__Assigned task__
The data below should be printed in full, exactly, and without any of its images.

__Available data__
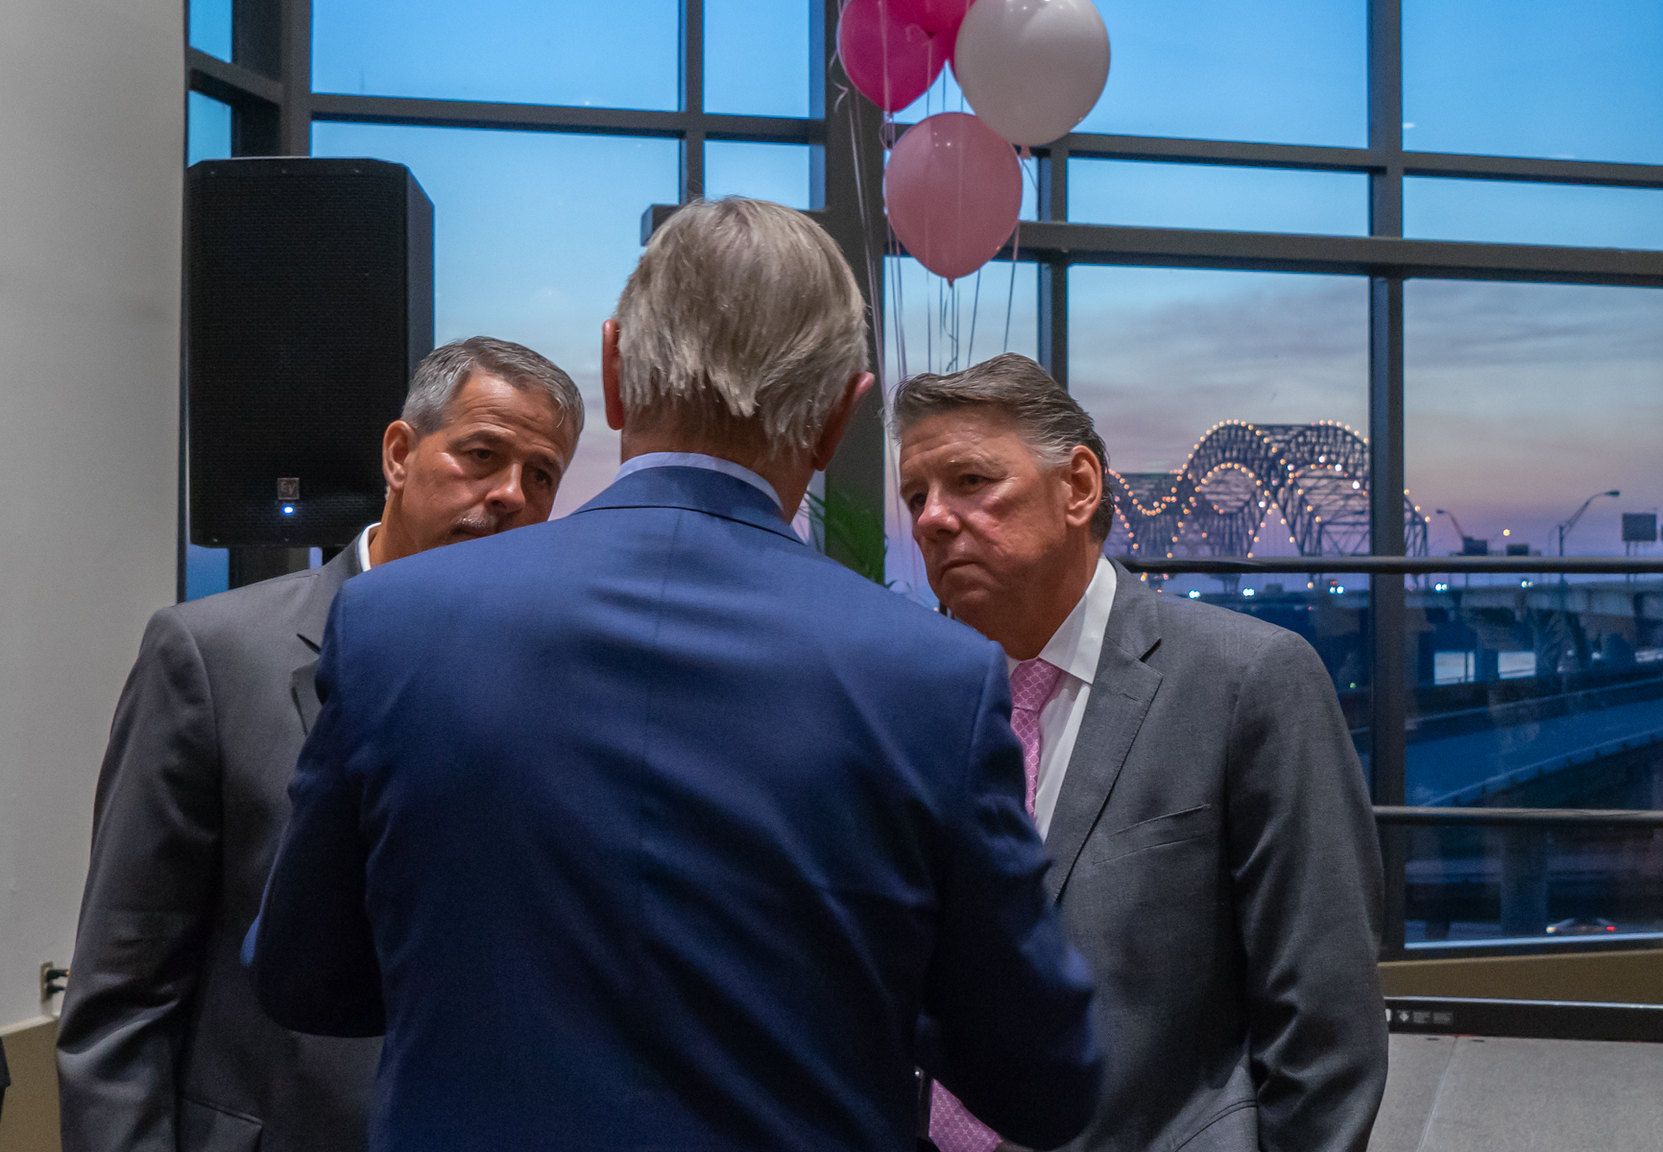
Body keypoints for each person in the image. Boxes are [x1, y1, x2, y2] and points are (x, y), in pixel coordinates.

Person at [247, 198, 1102, 1152]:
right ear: (839, 417)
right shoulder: (935, 678)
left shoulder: (393, 623)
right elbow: (1044, 1081)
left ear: (613, 372)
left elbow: (302, 977)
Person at [58, 336, 583, 1152]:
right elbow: (122, 992)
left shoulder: (552, 687)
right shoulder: (213, 655)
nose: (512, 495)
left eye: (542, 476)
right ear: (400, 454)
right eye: (483, 455)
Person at [893, 353, 1389, 1152]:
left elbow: (1325, 1025)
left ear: (1079, 487)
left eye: (971, 481)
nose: (932, 519)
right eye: (917, 496)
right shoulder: (914, 701)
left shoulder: (1247, 680)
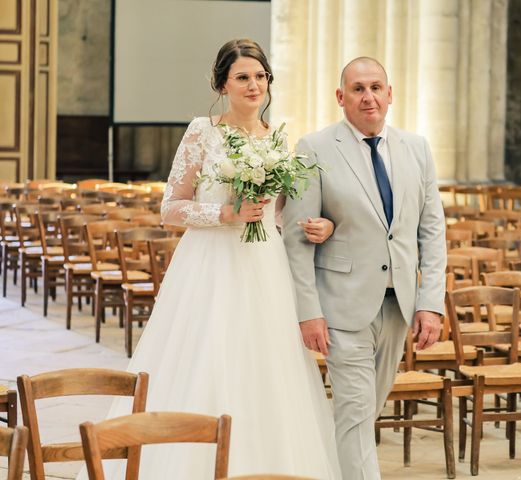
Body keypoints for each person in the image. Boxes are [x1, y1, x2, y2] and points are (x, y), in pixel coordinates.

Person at [76, 39, 341, 479]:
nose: (253, 85)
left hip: (264, 265)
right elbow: (170, 207)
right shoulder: (203, 131)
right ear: (222, 85)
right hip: (210, 264)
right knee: (206, 355)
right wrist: (225, 213)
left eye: (260, 76)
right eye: (242, 77)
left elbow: (278, 211)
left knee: (267, 365)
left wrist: (317, 225)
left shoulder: (277, 137)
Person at [283, 57, 447, 480]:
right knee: (356, 412)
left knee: (363, 411)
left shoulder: (418, 148)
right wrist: (308, 310)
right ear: (341, 97)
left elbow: (431, 232)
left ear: (390, 94)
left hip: (399, 306)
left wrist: (431, 303)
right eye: (357, 88)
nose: (368, 96)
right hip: (340, 304)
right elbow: (296, 237)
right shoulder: (314, 148)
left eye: (376, 87)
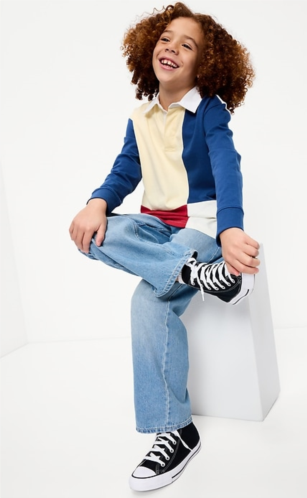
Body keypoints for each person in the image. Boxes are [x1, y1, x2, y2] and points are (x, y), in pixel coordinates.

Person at [69, 2, 260, 491]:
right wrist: (96, 203)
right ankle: (195, 273)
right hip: (157, 229)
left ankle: (176, 431)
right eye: (165, 38)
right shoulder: (140, 117)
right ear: (148, 48)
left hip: (199, 224)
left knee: (146, 302)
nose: (172, 48)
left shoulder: (210, 111)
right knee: (96, 234)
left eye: (187, 45)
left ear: (205, 64)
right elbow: (124, 170)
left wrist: (229, 229)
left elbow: (227, 167)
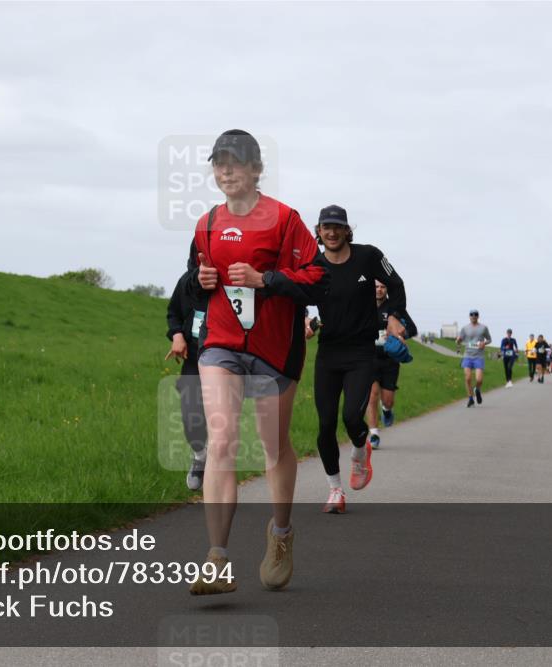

__Result of the exercise__
Body keypoints for each person in the image. Boxes are [x1, y1, x2, y2] and points are (x, y), in pixel coordinates.

Person at [247, 198, 1102, 1152]:
right ear: (839, 417)
right shoulder: (935, 678)
left shoulder: (393, 623)
right elbow: (1044, 1081)
left ear: (613, 372)
left elbow: (302, 977)
Person at [58, 336, 583, 1152]:
right elbow: (122, 992)
left shoulder: (552, 687)
right shoulder: (213, 655)
nose: (512, 495)
left eye: (542, 476)
right ear: (400, 454)
right eye: (483, 455)
Person at [893, 353, 1389, 1152]:
left elbow: (1325, 1025)
left ear: (1079, 487)
left eye: (971, 481)
nose: (932, 519)
right eye: (917, 496)
right shoulder: (914, 701)
left shoulder: (1247, 680)
Body keypoints for each person in the image. Boxes are [x1, y1, x2, y2] and points are (x, y), in pixel coordinates.

Person at [76, 39, 341, 479]:
nose: (253, 85)
left hip: (264, 265)
right elbow: (170, 207)
right shoulder: (203, 131)
right ear: (222, 85)
right hip: (210, 264)
right knee: (206, 355)
right wrist: (225, 213)
left eye: (260, 76)
right eye: (242, 77)
left elbow: (278, 211)
left knee: (267, 365)
left wrist: (317, 225)
left shoulder: (277, 137)
Person at [283, 57, 447, 480]:
right knee: (356, 412)
left knee: (363, 411)
left shoulder: (418, 148)
right wrist: (308, 310)
right ear: (341, 97)
left elbow: (431, 232)
left ear: (390, 94)
left hip: (399, 306)
left wrist: (431, 303)
right eye: (357, 88)
nose: (368, 96)
right hip: (340, 304)
right elbow: (296, 237)
right shoulder: (314, 148)
left eye: (376, 87)
Body keypoints for each person in the image. Boxes are [x1, y1, x2, y2] and points are (x, y), in pixel coordinates.

Person at [69, 2, 260, 491]:
right wrist: (96, 203)
right ankle: (195, 273)
right hip: (157, 229)
left ankle: (176, 431)
right eye: (165, 38)
right shoulder: (140, 117)
right ear: (148, 48)
left hip: (199, 224)
left knee: (146, 302)
nose: (172, 48)
left shoulder: (210, 111)
right knee: (96, 234)
left eye: (187, 45)
left ear: (205, 64)
right elbow: (124, 170)
left wrist: (229, 229)
left elbow: (227, 167)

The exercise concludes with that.